◆ Exercise details
Please write out every line of the listing below word for word, keeping each line on its own.

◆ Data for this task
- Opening Delimiter -
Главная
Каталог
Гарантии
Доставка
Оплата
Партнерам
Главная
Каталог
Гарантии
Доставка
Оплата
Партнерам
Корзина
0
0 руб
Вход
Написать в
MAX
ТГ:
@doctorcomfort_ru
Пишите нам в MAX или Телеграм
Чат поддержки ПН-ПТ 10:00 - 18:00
- Closing Delimiter -
◆ Answer to this problem
Главная
Каталог
Гарантии
Доставка
Оплата
Партнерам
Главная
Каталог
Гарантии
Доставка
Оплата
Партнерам
Корзина
0
0 руб
Вход
Написать в
MAX
ТГ:
@doctorcomfort_ru
Пишите нам в MAX или Телеграм
Чат поддержки ПН-ПТ 10:00 - 18:00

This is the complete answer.